Or, why I don't read much science fiction.
The March 26 Science has an article on quantum key distribution, henceforth known as QKD. They say that doubts have been raised about the old schemes; Eve might be able to eavesdrop after all. They claim to have proved that if Bob and Alice have quantum computers there is a scheme (given in the article) which allows key exchange over public channels of arbitrary length. Well, they seem to also need a classical authentication method, although I think all quantum schemes have. We don'thave QCs yet, but they say all of these schemes have involved some idealism, and this one might actually come true.
It occurs to me that QC (Q computers) are getting the design-ahead that Drexler predicted for Drextech.
What's scary is the footnote about trojan horses. They ref Lee Smolin as talking about the possibility of "robots" in hidden Hilbert dimensions of the tangled photons which could pop out and reveal information. I'm not sure that phrase means the same thing to them as it does to me.
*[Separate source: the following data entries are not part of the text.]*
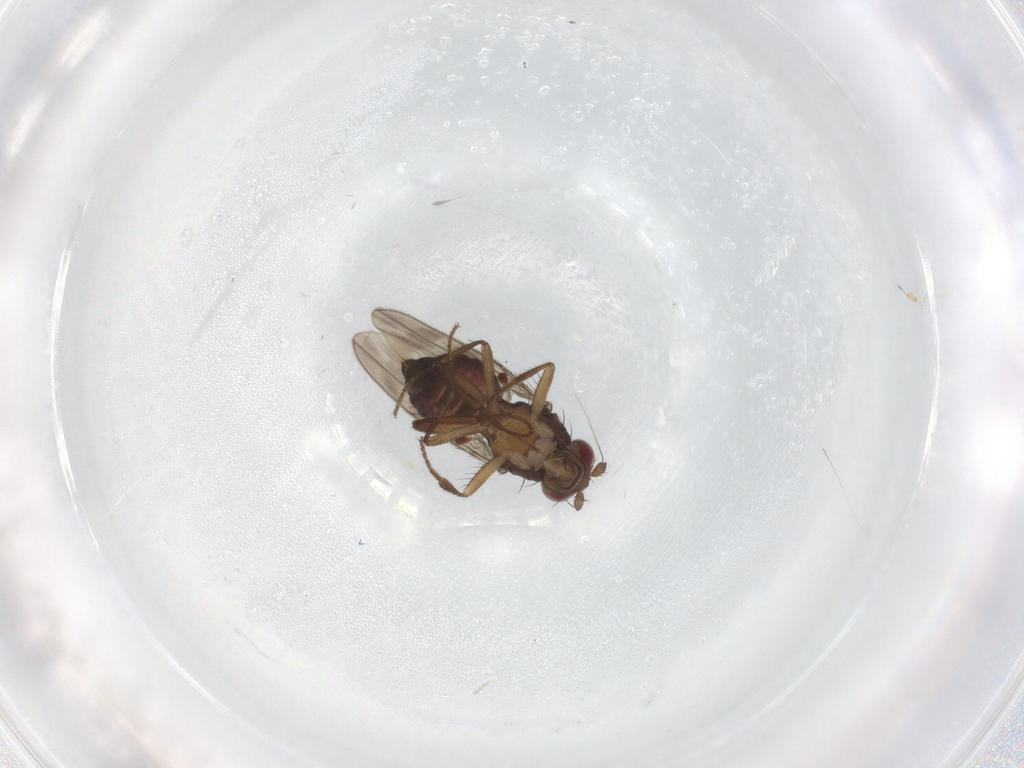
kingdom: Animalia
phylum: Arthropoda
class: Insecta
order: Diptera
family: Sphaeroceridae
At any rate, they say you can defeat that by teleporting the photons from the last relay station into your trusted area; that either verifies there are no hidden dimensions or simply squishes them, I'm not sure which.
Outline: they say the error correcting codes of QCs can reduce a noisy quantum problem to a noiseless one, and then they describe a procedure, using parity checks of random subset of bits, which can be validly analyzed using classical probability theory, and so you can prove the absence of eavesdropping to some small probability of your choice.